We Underestimated Global Livestock Methane Gas Emissions, Study Finds
A new estimate by Joint Global Change Research Institute shows that the global livestock methane emissions for 2011 were 11 percent higher than 2006 estimates from the Intergovernmental Panel on Climate Change. This change is due to a number of factors including an 8.4 percent increase in methane emissions from the dairy industry, and a 36.7 percent increase in emissions due to changes in manure management, including the use of anaerobic manure lagoons.
“As our diets become more meat- and dairy-rich, so the hidden climate cost of our food tends to mount up,” Professor Dave Reay from the University of Edinburgh told The Guardian in reaction to the study, which was recently published in Carbon Balance and Management.
“Cows belching less methane may not be as eye-catching as wind turbines and solar panels, but they are just as vital for addressing climate change.”
The concentration of methane in the air has climbed ten times more quickly in the last decade than in the early 2000s. In 2015, methane accounted for about 16 percent of global greenhouse gas emissions.
The study noted that methane gas emissions from livestock have risen most sharply in Asia, Latin America, and Africa, whereas they have slowed in the U.S. and Canada and have declined in Europe. Carbon dioxide, by comparison, accounts for about three-quarters of these emissions.
Methane is far more potent than carbon dioxide as a greenhouse gas, but it persists for less time in the atmosphere. Scientists estimate that methane has a global warming potential of 28, meaning that a ton of methane will absorb 28 times more thermal energy than the same amount of carbon dioxide in the same amount of time.
While much methane gas comes from the dairy and cattle industry and from the breakdown of organic matter in landfills, some experts also point to fracked natural gas as a culprit to rising emissions.
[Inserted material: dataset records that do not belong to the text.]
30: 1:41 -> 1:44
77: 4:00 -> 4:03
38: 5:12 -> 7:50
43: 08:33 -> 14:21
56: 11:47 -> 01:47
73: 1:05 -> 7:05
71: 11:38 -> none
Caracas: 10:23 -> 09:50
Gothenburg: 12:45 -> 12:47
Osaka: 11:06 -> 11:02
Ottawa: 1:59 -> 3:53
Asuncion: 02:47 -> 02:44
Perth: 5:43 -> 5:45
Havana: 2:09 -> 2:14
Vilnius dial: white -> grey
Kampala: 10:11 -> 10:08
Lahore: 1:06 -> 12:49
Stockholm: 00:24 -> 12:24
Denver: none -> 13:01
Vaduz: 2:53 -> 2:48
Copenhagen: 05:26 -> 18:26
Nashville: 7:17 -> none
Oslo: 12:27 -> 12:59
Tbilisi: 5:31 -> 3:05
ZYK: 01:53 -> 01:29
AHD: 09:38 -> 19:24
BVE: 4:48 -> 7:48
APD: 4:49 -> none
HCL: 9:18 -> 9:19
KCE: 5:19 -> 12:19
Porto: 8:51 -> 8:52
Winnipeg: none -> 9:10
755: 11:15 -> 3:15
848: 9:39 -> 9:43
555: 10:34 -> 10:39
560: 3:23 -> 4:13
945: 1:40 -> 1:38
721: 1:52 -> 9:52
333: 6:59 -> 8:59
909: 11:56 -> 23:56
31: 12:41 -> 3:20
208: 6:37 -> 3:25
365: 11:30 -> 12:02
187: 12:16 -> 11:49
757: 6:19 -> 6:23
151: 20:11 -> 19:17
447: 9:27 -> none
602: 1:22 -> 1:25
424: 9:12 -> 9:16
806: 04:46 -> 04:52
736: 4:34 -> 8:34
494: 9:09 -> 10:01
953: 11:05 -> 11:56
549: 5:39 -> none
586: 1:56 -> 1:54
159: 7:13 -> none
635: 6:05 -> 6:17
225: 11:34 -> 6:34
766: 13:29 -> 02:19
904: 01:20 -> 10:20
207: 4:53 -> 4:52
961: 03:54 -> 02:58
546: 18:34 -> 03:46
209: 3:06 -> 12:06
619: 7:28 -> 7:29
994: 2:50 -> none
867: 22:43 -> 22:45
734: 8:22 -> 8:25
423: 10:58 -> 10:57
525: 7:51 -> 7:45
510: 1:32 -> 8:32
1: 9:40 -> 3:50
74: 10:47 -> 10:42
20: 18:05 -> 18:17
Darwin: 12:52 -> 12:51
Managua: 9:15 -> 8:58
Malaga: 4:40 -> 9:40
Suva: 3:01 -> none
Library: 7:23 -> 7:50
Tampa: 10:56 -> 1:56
Speaking to the Washington Post, Drew Shindell, a professor at Duke University who studies methane emissions, noted that this part of the methane gas story is omitted from the study but nonetheless merits attention.
“I don’t think this clearly lets fossil fuels, in particular the U.S. fracking boom, off the hook for the growth in methane,” he says.
Courts, Congress, and the EPA are currently working on two regulations meant to reduce methane emissions. One rule applies to new natural gas facilities nationwide, while the other concerns natural gas production on federal and Native American land.
In late September, ExxonMobil quietly launched a plan to curb methane leaks from its shale oil and gas operations.